··· DATASET

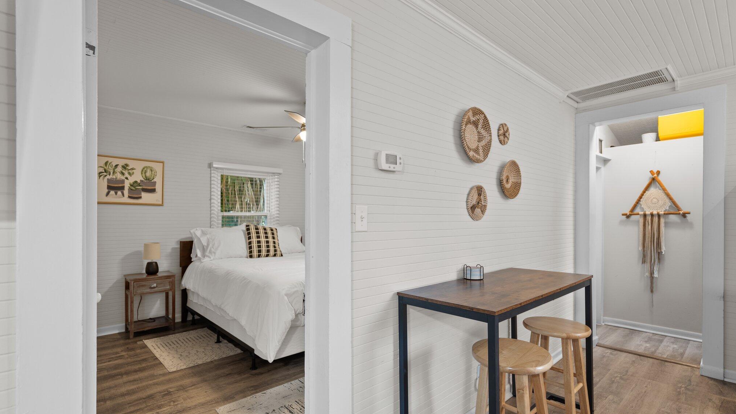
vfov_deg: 63.9
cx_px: 366
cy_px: 218
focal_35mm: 17
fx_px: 332
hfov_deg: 95.9
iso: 250
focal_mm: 16
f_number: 4
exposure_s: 1/1.67
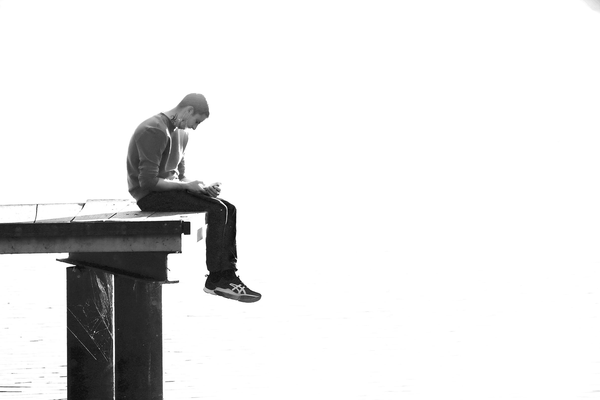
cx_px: 300
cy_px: 201
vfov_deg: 6.4
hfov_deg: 9.7
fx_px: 3549
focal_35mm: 213
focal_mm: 141.3
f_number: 5
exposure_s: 1/500
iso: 400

······

== EXERCISE DESCRIPTION ==
Word for word, restate all of the entries above and leave each picture out.

== ANSWER AREA ==
vfov_deg: 63.9
cx_px: 366
cy_px: 218
focal_35mm: 17
fx_px: 332
hfov_deg: 95.9
iso: 250
focal_mm: 16
f_number: 4
exposure_s: 1/1.67
cx_px: 300
cy_px: 201
vfov_deg: 6.4
hfov_deg: 9.7
fx_px: 3549
focal_35mm: 213
focal_mm: 141.3
f_number: 5
exposure_s: 1/500
iso: 400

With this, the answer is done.